Rather than operating as a business, we invite people and their friends to attend workshops. In this way they learn skills and are empowered to utilize them. We feel this is important to create a change in society versus just a small shift. A small shift would be using earth instead of resource-destructive concrete and showing it can be nice, but a change is people of all walks of life knowing how to take care of themselves and their families through simple, sustainable means. Coming from an industrial country where we are so out of touch with where our food comes from, how to build a house, grow what we need, it’s exciting, and empowering to re-gain these skills.

So we continue to work person by person and plant by plant because we feel a simpler, easier life is attainable and accessible if we listen and learn. We feel it’s important to fight outside against injustice and to sustain human rights in our communities while also sustaining ourselves inside by being self-reliant and continuing to create an alternative. An alternative that’s possible.
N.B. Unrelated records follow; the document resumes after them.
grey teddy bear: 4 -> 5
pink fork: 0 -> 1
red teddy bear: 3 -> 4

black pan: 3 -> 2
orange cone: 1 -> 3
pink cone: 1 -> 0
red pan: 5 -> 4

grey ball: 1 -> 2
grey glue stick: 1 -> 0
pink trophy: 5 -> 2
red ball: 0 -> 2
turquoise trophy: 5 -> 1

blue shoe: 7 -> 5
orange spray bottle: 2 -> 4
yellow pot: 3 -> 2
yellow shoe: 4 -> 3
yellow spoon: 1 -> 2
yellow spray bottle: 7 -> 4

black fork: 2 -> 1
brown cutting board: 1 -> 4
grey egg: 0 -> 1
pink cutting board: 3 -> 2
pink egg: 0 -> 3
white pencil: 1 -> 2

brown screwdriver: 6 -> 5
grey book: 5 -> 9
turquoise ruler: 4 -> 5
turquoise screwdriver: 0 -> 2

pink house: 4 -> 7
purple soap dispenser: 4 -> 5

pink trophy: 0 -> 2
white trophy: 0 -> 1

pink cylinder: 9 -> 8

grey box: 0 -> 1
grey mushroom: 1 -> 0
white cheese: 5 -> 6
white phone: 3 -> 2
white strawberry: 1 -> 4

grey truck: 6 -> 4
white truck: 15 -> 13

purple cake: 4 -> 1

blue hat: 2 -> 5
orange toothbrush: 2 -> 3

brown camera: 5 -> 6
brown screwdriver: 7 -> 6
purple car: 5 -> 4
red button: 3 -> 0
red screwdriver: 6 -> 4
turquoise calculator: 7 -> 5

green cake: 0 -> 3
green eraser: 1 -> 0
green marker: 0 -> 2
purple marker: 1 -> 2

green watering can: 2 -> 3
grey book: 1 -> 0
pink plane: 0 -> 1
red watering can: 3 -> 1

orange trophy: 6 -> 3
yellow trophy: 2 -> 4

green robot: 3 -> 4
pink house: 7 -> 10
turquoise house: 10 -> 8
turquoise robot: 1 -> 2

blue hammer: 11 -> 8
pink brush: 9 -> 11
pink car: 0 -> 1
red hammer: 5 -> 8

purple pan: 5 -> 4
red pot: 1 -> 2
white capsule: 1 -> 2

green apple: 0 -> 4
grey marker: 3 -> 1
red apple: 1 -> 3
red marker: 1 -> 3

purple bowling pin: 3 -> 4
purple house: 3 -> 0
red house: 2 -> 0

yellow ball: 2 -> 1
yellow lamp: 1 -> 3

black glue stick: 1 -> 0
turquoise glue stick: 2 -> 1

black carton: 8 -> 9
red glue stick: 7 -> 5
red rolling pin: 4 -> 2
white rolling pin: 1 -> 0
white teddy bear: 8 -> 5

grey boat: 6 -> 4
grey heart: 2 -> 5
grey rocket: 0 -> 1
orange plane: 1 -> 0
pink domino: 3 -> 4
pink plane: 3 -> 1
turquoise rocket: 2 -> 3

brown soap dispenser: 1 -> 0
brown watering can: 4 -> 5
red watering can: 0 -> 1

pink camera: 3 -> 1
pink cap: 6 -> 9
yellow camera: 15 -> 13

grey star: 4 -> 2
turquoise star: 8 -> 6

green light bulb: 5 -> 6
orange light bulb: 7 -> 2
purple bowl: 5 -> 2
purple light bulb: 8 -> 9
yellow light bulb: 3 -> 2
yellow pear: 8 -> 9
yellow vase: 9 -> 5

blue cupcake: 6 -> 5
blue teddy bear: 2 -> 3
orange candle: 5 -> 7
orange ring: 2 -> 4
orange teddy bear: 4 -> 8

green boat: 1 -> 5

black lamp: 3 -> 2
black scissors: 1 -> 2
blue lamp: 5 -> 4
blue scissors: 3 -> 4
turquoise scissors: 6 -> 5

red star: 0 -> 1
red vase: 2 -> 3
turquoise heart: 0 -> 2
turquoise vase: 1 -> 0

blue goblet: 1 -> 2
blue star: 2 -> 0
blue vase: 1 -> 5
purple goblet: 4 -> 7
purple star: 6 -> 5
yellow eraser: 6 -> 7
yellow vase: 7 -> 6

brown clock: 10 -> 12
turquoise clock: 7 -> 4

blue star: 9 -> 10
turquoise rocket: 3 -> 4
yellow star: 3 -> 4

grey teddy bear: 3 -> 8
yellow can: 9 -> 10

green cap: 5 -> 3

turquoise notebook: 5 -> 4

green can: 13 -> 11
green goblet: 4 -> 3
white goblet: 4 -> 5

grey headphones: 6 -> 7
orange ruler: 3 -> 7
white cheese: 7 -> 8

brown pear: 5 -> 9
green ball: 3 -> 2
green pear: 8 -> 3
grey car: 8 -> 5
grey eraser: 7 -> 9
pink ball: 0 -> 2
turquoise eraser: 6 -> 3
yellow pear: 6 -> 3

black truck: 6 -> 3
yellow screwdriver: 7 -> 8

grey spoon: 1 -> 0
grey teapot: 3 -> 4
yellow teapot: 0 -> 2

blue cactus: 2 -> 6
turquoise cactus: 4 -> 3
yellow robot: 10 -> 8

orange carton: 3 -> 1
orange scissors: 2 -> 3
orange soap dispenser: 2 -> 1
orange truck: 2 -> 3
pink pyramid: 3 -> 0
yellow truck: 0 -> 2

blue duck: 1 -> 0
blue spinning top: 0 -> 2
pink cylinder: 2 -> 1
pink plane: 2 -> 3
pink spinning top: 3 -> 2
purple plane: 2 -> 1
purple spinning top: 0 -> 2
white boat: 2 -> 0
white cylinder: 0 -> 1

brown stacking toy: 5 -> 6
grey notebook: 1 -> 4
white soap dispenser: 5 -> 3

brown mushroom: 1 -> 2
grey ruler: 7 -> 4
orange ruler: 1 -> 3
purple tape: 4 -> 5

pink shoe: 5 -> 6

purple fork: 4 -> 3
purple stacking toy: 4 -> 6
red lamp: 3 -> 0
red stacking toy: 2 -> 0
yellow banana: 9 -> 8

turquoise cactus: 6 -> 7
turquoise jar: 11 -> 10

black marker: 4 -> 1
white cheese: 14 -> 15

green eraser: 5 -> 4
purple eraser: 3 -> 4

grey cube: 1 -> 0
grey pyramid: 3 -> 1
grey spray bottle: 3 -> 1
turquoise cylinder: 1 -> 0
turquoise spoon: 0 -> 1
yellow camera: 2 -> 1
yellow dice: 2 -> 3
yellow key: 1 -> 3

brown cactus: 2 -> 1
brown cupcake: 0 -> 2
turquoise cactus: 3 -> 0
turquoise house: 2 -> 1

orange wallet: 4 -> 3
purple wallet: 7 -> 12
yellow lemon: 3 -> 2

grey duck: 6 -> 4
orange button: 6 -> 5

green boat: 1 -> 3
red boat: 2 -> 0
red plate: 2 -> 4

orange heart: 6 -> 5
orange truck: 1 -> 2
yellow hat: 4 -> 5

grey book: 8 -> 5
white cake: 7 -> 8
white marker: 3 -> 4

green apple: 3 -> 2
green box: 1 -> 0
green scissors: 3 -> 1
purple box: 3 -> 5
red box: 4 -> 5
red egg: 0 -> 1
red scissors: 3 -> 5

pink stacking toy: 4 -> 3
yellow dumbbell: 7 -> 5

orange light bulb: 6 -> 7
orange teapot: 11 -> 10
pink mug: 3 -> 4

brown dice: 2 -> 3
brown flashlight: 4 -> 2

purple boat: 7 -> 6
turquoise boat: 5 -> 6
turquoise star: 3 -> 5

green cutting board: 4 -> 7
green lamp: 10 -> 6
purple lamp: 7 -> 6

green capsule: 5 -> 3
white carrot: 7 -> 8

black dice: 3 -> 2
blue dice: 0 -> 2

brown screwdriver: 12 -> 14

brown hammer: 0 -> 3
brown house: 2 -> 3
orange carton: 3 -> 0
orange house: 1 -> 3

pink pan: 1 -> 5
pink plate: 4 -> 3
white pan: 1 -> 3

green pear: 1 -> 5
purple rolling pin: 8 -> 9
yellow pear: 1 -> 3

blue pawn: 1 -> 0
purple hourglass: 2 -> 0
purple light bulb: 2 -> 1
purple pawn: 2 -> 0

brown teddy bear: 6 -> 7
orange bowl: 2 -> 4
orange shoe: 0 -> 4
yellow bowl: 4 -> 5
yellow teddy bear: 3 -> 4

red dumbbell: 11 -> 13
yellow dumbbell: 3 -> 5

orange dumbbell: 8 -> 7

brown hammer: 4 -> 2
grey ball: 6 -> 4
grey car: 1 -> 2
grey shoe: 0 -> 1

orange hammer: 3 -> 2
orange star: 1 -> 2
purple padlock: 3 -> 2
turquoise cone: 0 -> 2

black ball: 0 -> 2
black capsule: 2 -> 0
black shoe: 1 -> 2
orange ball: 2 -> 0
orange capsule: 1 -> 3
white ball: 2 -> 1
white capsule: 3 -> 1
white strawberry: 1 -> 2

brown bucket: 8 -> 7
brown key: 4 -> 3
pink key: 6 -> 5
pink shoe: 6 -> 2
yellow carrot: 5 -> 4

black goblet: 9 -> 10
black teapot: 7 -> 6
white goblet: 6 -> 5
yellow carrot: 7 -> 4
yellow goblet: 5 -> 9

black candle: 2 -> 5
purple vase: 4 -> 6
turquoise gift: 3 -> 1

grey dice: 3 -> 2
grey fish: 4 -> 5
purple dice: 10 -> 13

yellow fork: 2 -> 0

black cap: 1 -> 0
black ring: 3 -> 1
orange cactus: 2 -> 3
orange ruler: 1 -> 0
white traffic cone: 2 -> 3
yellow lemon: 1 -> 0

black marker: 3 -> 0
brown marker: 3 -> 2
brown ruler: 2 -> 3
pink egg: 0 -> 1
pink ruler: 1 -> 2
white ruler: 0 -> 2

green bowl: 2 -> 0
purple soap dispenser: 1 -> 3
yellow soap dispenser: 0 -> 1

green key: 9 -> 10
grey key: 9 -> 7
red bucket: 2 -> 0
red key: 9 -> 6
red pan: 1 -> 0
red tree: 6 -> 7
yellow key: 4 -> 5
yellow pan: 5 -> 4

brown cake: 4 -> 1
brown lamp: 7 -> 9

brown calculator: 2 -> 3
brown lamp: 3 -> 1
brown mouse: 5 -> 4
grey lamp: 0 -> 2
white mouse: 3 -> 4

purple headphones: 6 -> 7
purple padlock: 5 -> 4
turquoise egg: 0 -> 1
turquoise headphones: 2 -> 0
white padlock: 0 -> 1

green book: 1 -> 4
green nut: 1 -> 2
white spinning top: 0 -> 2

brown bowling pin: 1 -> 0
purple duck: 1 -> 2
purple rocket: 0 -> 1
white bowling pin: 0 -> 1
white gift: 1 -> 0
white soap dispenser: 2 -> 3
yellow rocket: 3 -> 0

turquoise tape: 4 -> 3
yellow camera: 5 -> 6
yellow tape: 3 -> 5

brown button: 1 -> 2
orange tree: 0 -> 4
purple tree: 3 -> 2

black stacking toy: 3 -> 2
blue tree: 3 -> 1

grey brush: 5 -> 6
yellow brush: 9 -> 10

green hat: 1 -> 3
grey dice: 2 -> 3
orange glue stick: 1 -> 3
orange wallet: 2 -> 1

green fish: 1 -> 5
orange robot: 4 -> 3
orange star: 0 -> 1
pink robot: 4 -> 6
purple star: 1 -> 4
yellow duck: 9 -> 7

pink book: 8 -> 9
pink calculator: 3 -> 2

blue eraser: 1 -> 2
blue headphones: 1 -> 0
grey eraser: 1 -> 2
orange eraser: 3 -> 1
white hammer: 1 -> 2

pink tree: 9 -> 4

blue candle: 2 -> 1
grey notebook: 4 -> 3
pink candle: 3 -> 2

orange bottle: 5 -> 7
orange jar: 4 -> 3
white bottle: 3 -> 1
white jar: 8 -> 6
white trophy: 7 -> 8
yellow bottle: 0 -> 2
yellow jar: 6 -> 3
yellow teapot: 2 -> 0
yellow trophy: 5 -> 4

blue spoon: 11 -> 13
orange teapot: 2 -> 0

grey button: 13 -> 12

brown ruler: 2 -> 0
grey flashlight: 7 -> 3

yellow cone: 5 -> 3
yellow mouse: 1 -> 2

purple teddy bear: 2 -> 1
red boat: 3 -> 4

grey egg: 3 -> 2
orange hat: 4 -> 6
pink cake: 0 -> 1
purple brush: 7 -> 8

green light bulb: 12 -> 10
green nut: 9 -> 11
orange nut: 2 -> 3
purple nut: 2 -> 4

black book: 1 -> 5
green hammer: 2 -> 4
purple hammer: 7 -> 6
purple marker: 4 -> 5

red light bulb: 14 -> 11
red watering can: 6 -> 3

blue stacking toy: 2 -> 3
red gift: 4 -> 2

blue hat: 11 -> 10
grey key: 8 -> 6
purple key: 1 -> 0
We believe self-reliance is the ability to supply our four basic needs ourselves. We grow our own food and build our own homes from readily available, sustainable materials. We grow and make herbal medicines, seeking out indigenous and rare varieties to preserve and propagate.

For us self-reliance does not mean only relying on ones self. It also means relying on others by creating communities that are self-reliant and sustainable. It’s the same as family structures, one person does not have to play every role all the time but everyone should know how if need be.

Self-reliance is empowerment. Empowerment in knowing you can live a full, content, stimulating life without clocking in and out each day. We could live an isolated, sustainable life, but we believe part of our work must be sharing the opportunity with others. We have to show others how easy it is to live simply, a perspective people are rarely exposed to in our modern culture.

We work to empower people to know they can take control over their lives and create, sustain, and enable a life more liveable, a life that uses our hands, bodies, and minds, our freedoms, and our time to work and live and be with family and friends.

We take participants from all over the world and have recently started a training program specifically for Asian activists, community leaders, and organization representatives. This training is designed for participants to learn and go back to share with their groups/networks in order to expand the movement.